* **PROMPT**: Copy every line below that has the word "lines" in it.

[Stored data]

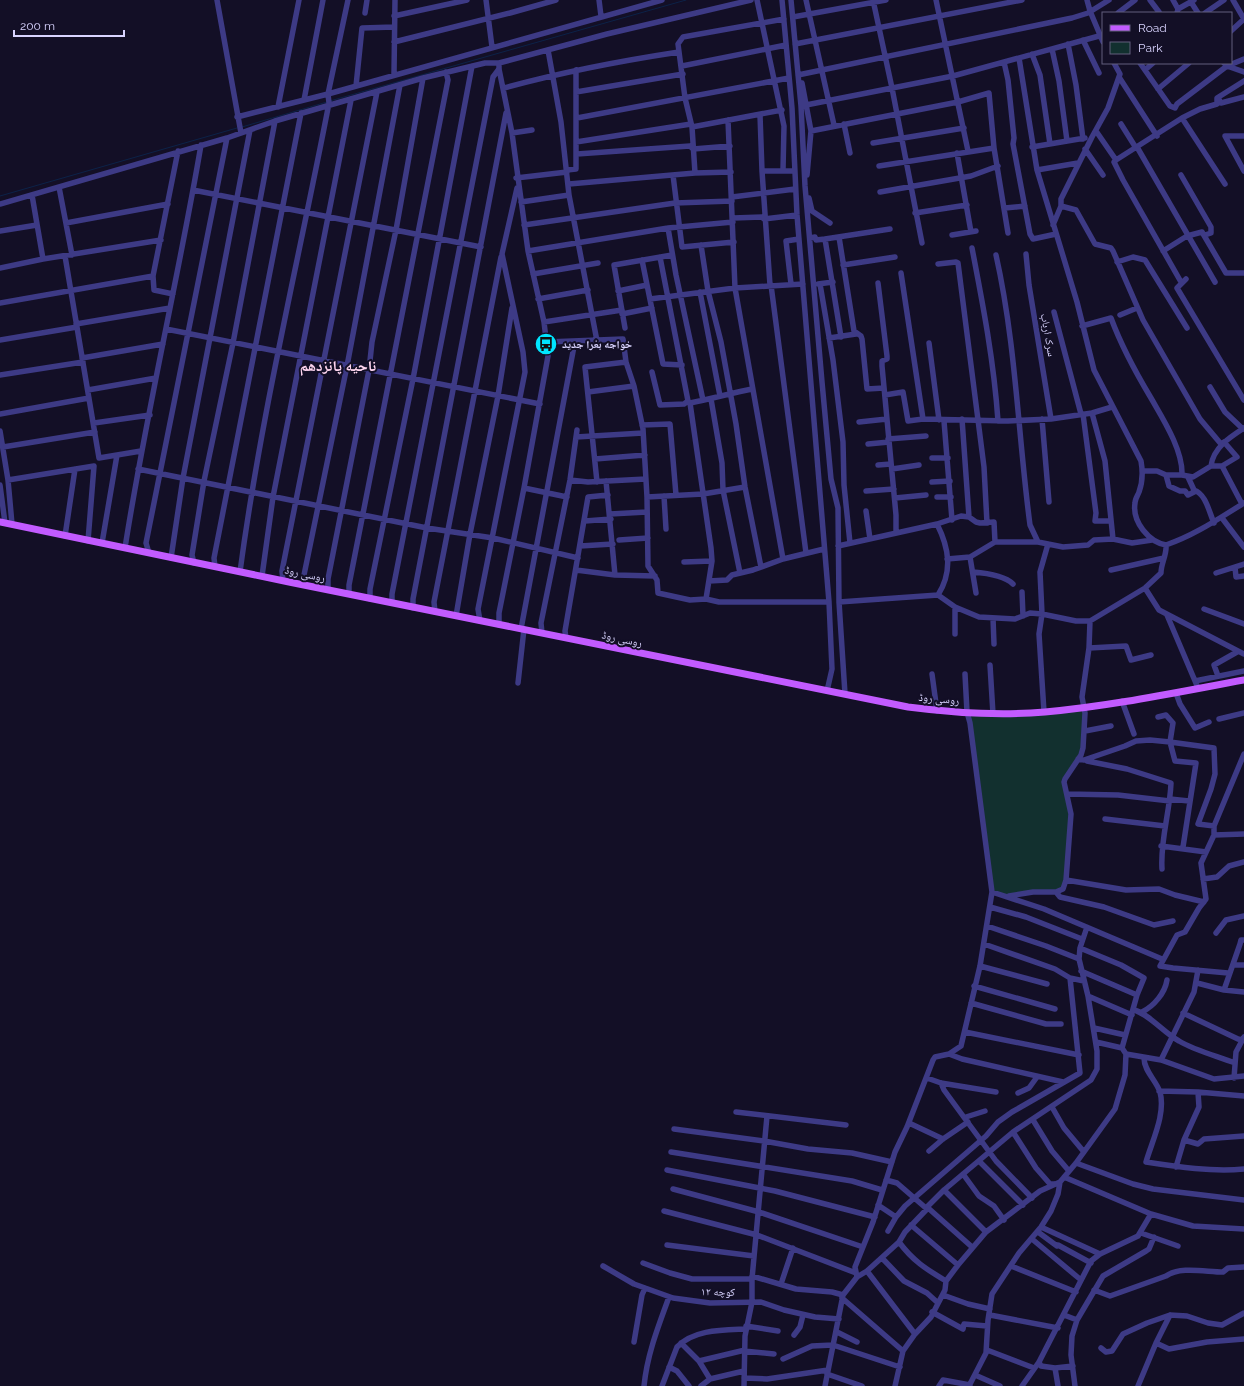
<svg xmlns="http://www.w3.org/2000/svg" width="1244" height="1386" font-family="Raleway,'Noto Naskh Arabic',sans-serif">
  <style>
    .green { fill: #12302f }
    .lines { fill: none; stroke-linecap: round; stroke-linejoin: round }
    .stream { stroke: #0c2248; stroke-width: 1 }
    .minor { stroke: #3d3a85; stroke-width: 5.5 }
    .major { stroke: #c25bff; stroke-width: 7 }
    .labels { text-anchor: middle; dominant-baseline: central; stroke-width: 4; stroke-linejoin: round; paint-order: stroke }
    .street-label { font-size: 11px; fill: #d9d4ff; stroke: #130f26 }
    .poi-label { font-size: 11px; font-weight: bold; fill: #d9d4ff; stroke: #130f26; text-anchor: start }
    .district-label { font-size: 15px; font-weight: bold; fill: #ffd6f0; stroke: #130f26 }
  </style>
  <rect width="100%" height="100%" fill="#130f26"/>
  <path class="green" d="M1085 706 1083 748 1065 778 1071 814 1063 889 1009 896 992 892 967 712 982 714Z"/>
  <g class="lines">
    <path class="stream" d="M330 101 686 0
      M242 127 327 102
      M0 196 237 128"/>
    <path class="minor" d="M217 0 241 133
      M486 0 492 47
      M599 0 601 16
      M757 0 784 126 783 170
      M782 0 792 108 797 215 829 602 832 669 827 691
      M791 0 801 106 805 186 822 382 831 479 838 508 839 602 845 694
      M806 0 834 125
      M873 0 892 88 922 243
      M936 0 968 151
      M1087 0 1090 11 1103 42
      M1150 0 1159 12
      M1173 0 1178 9
      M1191 2 1198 13
      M365 13 367 0
      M1118 13 1135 0
      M1177 13 1178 9 1194 0
      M1205 13 1224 0
      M394 16 467 0
      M793 17 886 0
      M1231 31 1244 19 1233 0
      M1083 40 1099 73
      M394 42 510 13 556 0
      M795 44 1022 0
      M1068 44 1076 85 1083 139
      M1052 49 1059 81 1067 141
      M548 50 561 122 569 195 597 341
      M1032 54 1040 75 1050 144
      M1004 62 1008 80 1014 138 1013 144 1030 234 1033 239 1056 234
      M499 63V69L512 133 528 251 544 322 548 356 524 488 499 613V625
      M1140 63 1170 106 1175 108 1177 104 1227 66 1244 59
      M1224 63 1227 66 1244 72
      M682 66 786 45
      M1145 70 1153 63
      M394 74 395 0
      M798 75 1072 18 1088 13 1109 0
      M1119 77 1157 136
      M802 83 811 131 807 175
      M356 86 362 28 394 27
      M504 88C562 72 620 61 679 52
      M1158 89 1189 63
      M576 92 683 74
      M1218 98 1221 103 1244 97
      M304 100 323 0
      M801 106 953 76 1099 36
      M278 107 299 0
      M760 115 762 171 770 285
      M237 117 328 94 662 0
      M577 118 789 78
      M1182 118 1225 184
      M728 120 735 288 783 559
      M844 124 850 153
      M1121 124 1136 148
      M692 127 782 110
      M811 131 958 102 989 93 994 148 1008 233
      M1096 131 1116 160 1114 162 1123 180 1181 282
      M512 133 532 130
      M1244 136H1225L1244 171
      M576 142 691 124
      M873 143 964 128
      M1032 147 1085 138
      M1137 147 1215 282
      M1085 149 1103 175
      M957 153 971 232
      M577 154 690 146 693 149 730 146
      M1116 160 1182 118 1200 109 1217 104V98L1244 81
      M879 166 994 148
      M567 170 576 169V70
      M1037 170 1078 163
      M762 171H795
      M695 173 692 127 685 98 678 44 683 37 784 19
      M673 175 682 247 734 242
      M1181 175 1211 227V233L1205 235
      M516 178 567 172
      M569 184 695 173 731 172
      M59 187 72 255
      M193 190 481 247
      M880 192 971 176 998 166
      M32 195 43 259
      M732 197 795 189
      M809 198 812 211 830 223
      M521 202 569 195
      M0 204 227 138 275 121 423 78 485 63H499L607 34 751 0
      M1061 206 1076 210 1095 244 1111 248 1113 251 1143 320 1200 419 1221 444
      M1005 208 1025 206
      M915 213 967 205
      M733 218 762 217 764 219 797 215
      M66 223 168 204
      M524 225 675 203 732 201
      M1053 225 1061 206V199L1092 137 1108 108 1120 74 1114 63
      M668 228 676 275 703 400
      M0 231 37 225
      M952 235 976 231
      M839 237 854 331 861 336 862 339 867 389 884 388
      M810 238 815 237 816 240 825 239 890 229
      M825 239 841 337
      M701 245 708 291 721 342 736 424 745 487 761 567
      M972 248C983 305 994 362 998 421
      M528 251 668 228 733 222
      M1163 251 1187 236 1202 232 1226 273H1244
      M1026 254 1029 285 1051 419
      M996 255C1016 344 1018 435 1030 525L1038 542
      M65 256 99 458 141 451
      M660 257 688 401 690 403 711 548 712 561 706 599
      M642 260 663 364 682 365
      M1117 262 1133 257 1145 260 1187 328
      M938 264 956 262 958 263 984 467 987 523
      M843 265 895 257
      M0 268 43 259 161 240
      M901 273 923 419
      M533 274 598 263
      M1186 279 1177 288 1244 400
      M878 283 887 356V359L882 361V366L896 515V533
      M791 284 786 241 799 239
      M818 284 833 282
      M820 284 833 360 843 442 844 485 850 543
      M771 285 806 553
      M618 291 647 285
      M700 292 720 396
      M173 294 154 290 153 276 178 151
      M538 299 588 290
      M650 299 735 288 803 284
      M0 303 153 276
      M1054 312 1081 414
      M622 314 652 308
      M1120 315 1137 308
      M544 322 622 310
      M76 324 170 308
      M1082 326 1111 318C1121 345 1136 373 1151 398 1163 419 1183 450 1182 475
      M625 328 614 265 672 255
      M166 329 540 404
      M829 338 856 334
      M0 340 77 327
      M547 342 623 339 626 362 634 386 643 429 647 497 648 566 657 580 658 593 690 600 706 599 719 602H829
      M929 343 939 420
      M82 358 163 344
      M652 372 660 405 684 404 688 401
      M0 375 83 362
      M1210 387 1225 412 1243 429
      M88 390 156 378
      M588 392 634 386
      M885 395 903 392 908 421 923 419 1008 421 1051 419 1092 413 1112 407
      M711 399 722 463 723 490 740 573
      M690 403C711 399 731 393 752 389
      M1092 413 1105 461 1113 539
      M0 414 89 398
      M1083 414 1096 513 1095 521H1111
      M962 419 969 517
      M1042 419 1049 502
      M944 421 952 520
      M859 422 887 419
      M94 423 150 415
      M642 425 670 424 676 495
      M0 431 8 480 12 524
      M576 437 643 433
      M888 439 926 436
      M868 444 889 442
      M3 447 95 432
      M932 458H948
      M595 459 645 455
      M878 465 891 464
      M1211 466H1222L1242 504
      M1222 466 1237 457 1224 442
      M138 469 427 528 493 538 578 558
      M892 469 919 465
      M1143 471H1157L1166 475H1182L1193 477 1211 466C1213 448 1230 437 1244 428
      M1166 475 1169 486 1180 491H1185L1188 495 1196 491
      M1188 477 1194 490C1206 494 1209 512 1214 523
      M8 480 94 466 88 541
      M570 480 588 482 646 479
      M606 481 615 575
      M597 482 585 367 626 362
      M932 482 950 481
      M0 485 5 523
      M524 488 567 497
      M866 491 894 489
      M664 496 666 529
      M647 497 703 494 745 487
      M937 497H951
      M895 498 926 495
      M866 511 870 539
      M610 514 647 512
      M1222 518 1244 547
      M585 521 611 519
      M937 524C949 548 953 571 938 595
      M65 536 75 469
      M619 540 648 538
      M102 543 117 455
      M1166 545C1195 535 1218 519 1244 503
      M580 546 613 544
      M838 546 937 524 961 516 969 517 976 522 980 523 994 522 995 542
      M125 548C146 413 178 280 201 145
      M149 553 146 543 227 138
      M970 557 976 593
      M171 558 183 478 250 130
      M947 559 970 557 995 542H1038L1063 547 1088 545 1094 540 1113 539 1132 543 1152 540
      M684 562 712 561
      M194 563 192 555 204 481 233 343 275 121
      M215 567 214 558 301 113
      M1235 567 1236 577 1244 576
      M576 570 615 575 655 576
      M1111 570 1164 558
      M240 572C261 414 299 259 329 103L328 94 348 0
      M973 572C986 573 1004 575 1013 584
      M1216 573 1244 564
      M262 576 273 497 351 100
      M283 581 282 571 377 92
      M709 581 727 580 732 575 753 570 783 559 824 549
      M304 585V575L347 366 400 85
      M1145 588 1159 610 1244 654
      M328 590V579L369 370 372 342 396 230 423 78
      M1022 592 1023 616
      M349 594V585L448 80 446 72
      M370 599V589L413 379 472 66
      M839 602 938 595 955 607 979 617 1015 619 1030 613 1042 614 1076 621H1090L1145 588 1161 573C1161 563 1167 555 1166 545 1149 542 1132 522 1135 503 1135 499 1138 495 1139 492 1143 481 1143 472 1141 461L1094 370 1077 302 1037 170 1019 58
      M392 603V594L493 77 499 69
      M955 607V634
      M413 608V599L506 113
      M1204 609 1244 624
      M435 612 434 602 501 257
      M1167 615 1198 688
      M456 616 470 534 498 396 512 308
      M993 618 994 644
      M480 621 478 609 525 372 523 352 502 254 517 188
      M521 629 575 341
      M542 633 541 623 570 480 577 430
      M566 638 565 631 588 497 608 495
      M1089 648 1126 646 1131 660 1151 655
      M990 665 993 714
      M932 674 937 711
      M1218 676 1214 665 1237 652
      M1195 681 1244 671
      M518 683 524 629
      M1176 693 1180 704 1195 728 1209 722
      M1122 701 1134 734
      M1044 712 1039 634 1042 614 1040 572 1048 544
      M1158 717 1166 715 1173 723 1170 742 1214 748 1215 774 1211 789 1198 824 1214 826
      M1219 719 1244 713
      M1085 731 1111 726
      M1078 759 1084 760 1125 746 1136 741 1150 740 1170 742 1175 761 1196 763 1183 847
      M1087 761 1127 769 1171 783C1170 812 1160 840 1162 869
      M1067 794 1118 795 1170 801
      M1170 799 1189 801
      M1105 819 1165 826
      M1214 835 1244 834
      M1161 846 1206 852
      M1203 879 1217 877 1229 866 1244 862
      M1066 880 1126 890 1159 889 1175 895 1204 902
      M992 892 1044 909 1162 959
      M1056 892 1060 897 1104 907 1154 925 1173 921
      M1009 896 1033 892H1056L1063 889 1066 880 1071 814 1064 782 1065 779 1081 755 1083 748 1085 713 1082 697 1089 648 1090 621
      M990 907 1026 917 1082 939
      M987 926 1046 946 1079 959
      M1216 933 1226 920 1244 916
      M984 944 1055 969 1070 978 1084 981
      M1233 965H1244
      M980 966 1047 984
      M1081 971 1137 995
      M1228 973 1173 968 1160 966 1177 935 1185 932 1199 908 1206 899 1201 863 1214 835V826L1244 754
      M1197 983 1224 990 1244 992
      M974 986 1055 1009
      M1224 990 1240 944 1241 940H1244
      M1088 996 1132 1015
      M971 1003 1046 1024H1061
      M1134 1010C1149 1014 1164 1033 1179 1041 1196 1051 1217 1056 1235 1063
      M1142 1012C1154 1006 1165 993 1167 980
      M1183 1013 1238 1039 1243 1040
      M1094 1028 1125 1035
      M965 1032 1079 1055
      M1096 1042 1122 1048
      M949 1054 962 1059 1063 1082
      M1126 1054 1161 1060 1214 1079 1244 1076
      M1144 1058C1144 1071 1156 1080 1160 1092 1166 1114 1152 1141 1146 1162 1178 1167 1212 1172 1244 1169
      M1161 1060 1194 992 1198 970
      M927 1078 941 1083 996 1092
      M1234 1078 1236 1052 1244 1037
      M941 1083 944 1090 996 1161 1032 1198
      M1159 1091 1198 1092 1244 1096
      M1018 1093 1029 1088 1037 1077
      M1052 1107 1064 1128 1084 1152
      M736 1112 846 1125
      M966 1117 985 1111
      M1033 1120 1052 1151 1069 1171
      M909 1123 943 1139
      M674 1129 764 1141 808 1149 852 1153 892 1162
      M1013 1132 1036 1168 1050 1184H1053
      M1184 1140 1198 1144 1204 1139 1244 1136
      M929 1151 943 1139 968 1122
      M671 1152 852 1181 882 1190
      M979 1161 1023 1205
      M1076 1163 1133 1184 1153 1189 1244 1200
      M1176 1167 1184 1140 1199 1107 1198 1092
      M667 1170 775 1191 875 1217
      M963 1174 979 1196 994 1206 1004 1220
      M1064 1177 1151 1214 1193 1226 1244 1229
      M886 1180 897 1183 927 1209
      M673 1189 759 1212 863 1247
      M944 1190 986 1232
      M878 1205 896 1217
      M927 1207 972 1247
      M664 1211 757 1235 856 1273
      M911 1225 958 1265
      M1041 1227 1100 1254
      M888 1231 896 1217 905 1206 986 1136 998 1122 1012 1112 1080 1073 1070 978
      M1038 1232 1057 1246 1058 1245 1091 1263
      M1141 1233 1178 1246
      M1032 1239 1081 1280
      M899 1242C913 1261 926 1269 946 1281
      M667 1245 754 1256
      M882 1258 904 1281 927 1293 938 1303
      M643 1263 670 1273 692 1279H752
      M603 1266 634 1284 673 1298 710 1303 761 1302 784 1310 815 1317 839 1319
      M1011 1266 1076 1292
      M867 1271 915 1334
      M752 1276 796 1289 832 1292 843 1295
      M857 1277 855 1267 873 1222 895 1152 907 1127 933 1060 935 1057 949 1054 961 1046 980 966 992 892 970 723 967 712 965 674
      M781 1284 793 1248
      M1094 1290 1110 1296 1166 1276C1180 1266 1206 1272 1223 1272L1228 1268 1244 1267
      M943 1295 968 1304 990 1309
      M842 1298 903 1351
      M932 1312 963 1329 964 1324 987 1326
      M990 1315 1058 1328
      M1064 1315 1077 1320
      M746 1326 778 1331
      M837 1332 857 1342
      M794 1335 800 1327 803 1315
      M634 1342 642 1295 645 1288
      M681 1343 699 1361 710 1379 744 1371
      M1156 1343 1169 1349 1207 1342 1244 1339
      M1101 1348 1106 1352 1112 1351 1123 1334 1147 1323 1170 1315 1187 1316 1208 1323 1222 1325 1244 1313
      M987 1350 1034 1368
      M744 1351 774 1354
      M783 1359 812 1346 833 1345 900 1367
      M699 1361 745 1350
      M1039 1362 1041 1366 1055 1368 1073 1366
      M669 1367 677 1371 689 1386
      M1055 1368 1058 1386
      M827 1374 862 1386
      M975 1375 1000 1386
      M744 1378 767 1379 828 1370
      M644 1386C647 1355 658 1327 669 1297
      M662 1386 677 1347C694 1329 724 1330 746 1329
      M701 1386 710 1379
      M744 1386 745 1336 752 1302V1279L767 1116
      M825 1386 843 1295 857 1277 867 1271 899 1242 905 1232 927 1209V1207L944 1190 1013 1132 1091 1080 1097 1069V1051L1088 996 1079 959 1080 948 1087 927
      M895 1386 903 1351 915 1334 931 1317 945 1290 946 1281 958 1265 986 1232 1040 1191 1060 1182
      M939 1386 943 1380 970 1385
      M969 1386 986 1353 988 1320 992 1294 1019 1253 1041 1227 1051 1211 1058 1194 1060 1182 1076 1163 1115 1109 1125 1075 1126 1054 1122 1048 1137 995 1144 978 1121 965 1080 948
      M1022 1386 1039 1362 1091 1261 1100 1254 1138 1236 1151 1214
      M1075 1386 1071 1355 1072 1336 1077 1320 1103 1276 1146 1251 1149 1249 1154 1237
      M1138 1386 1156 1343 1170 1315"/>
    <path class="major" d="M0 522 289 582 908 707C954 713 999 716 1045 712 1112 706 1178 692 1244 680"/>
  </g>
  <defs>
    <g id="bus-disc" transform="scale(1.15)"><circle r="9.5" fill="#00e5ff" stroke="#130f26"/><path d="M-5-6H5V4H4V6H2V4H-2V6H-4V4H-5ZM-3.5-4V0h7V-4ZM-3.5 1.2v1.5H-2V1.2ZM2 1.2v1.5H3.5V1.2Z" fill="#111"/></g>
  </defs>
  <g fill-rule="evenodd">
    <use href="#bus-disc" x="546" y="344"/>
  </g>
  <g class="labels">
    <g class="street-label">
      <text transform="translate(1048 335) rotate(80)">سرک ارباب</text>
      <text transform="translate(305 574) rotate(12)">روسی روڈ</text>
      <text transform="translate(622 639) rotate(12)">روسی روڈ</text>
      <text transform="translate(939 699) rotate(5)">روسی روڈ</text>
      <text transform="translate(718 1292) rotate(1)">کوچه ۱۲</text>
    </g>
    <g class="poi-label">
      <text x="562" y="344">خواجه بغرا جدید</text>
    </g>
    <g class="district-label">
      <text x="338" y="366">ناحیه پانزدهم</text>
    </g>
  </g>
  <rect x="1102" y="12" width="130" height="52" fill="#130f26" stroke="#625e7d"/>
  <rect x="1110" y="25" width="20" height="6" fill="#c25bff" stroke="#625e7d"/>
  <text x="1138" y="32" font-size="12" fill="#d9d4ff">Road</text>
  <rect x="1110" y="42" width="20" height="12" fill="#12302f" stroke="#625e7d"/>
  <text x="1138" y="52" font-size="12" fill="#d9d4ff">Park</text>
  <path d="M14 30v6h110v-6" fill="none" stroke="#d9d4ff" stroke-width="2"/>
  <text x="20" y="30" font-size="12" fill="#d9d4ff" stroke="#130f26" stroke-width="3" paint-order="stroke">200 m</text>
</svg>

* **YOUR SOLUTION**:
    .lines { fill: none; stroke-linecap: round; stroke-linejoin: round }
  <g class="lines">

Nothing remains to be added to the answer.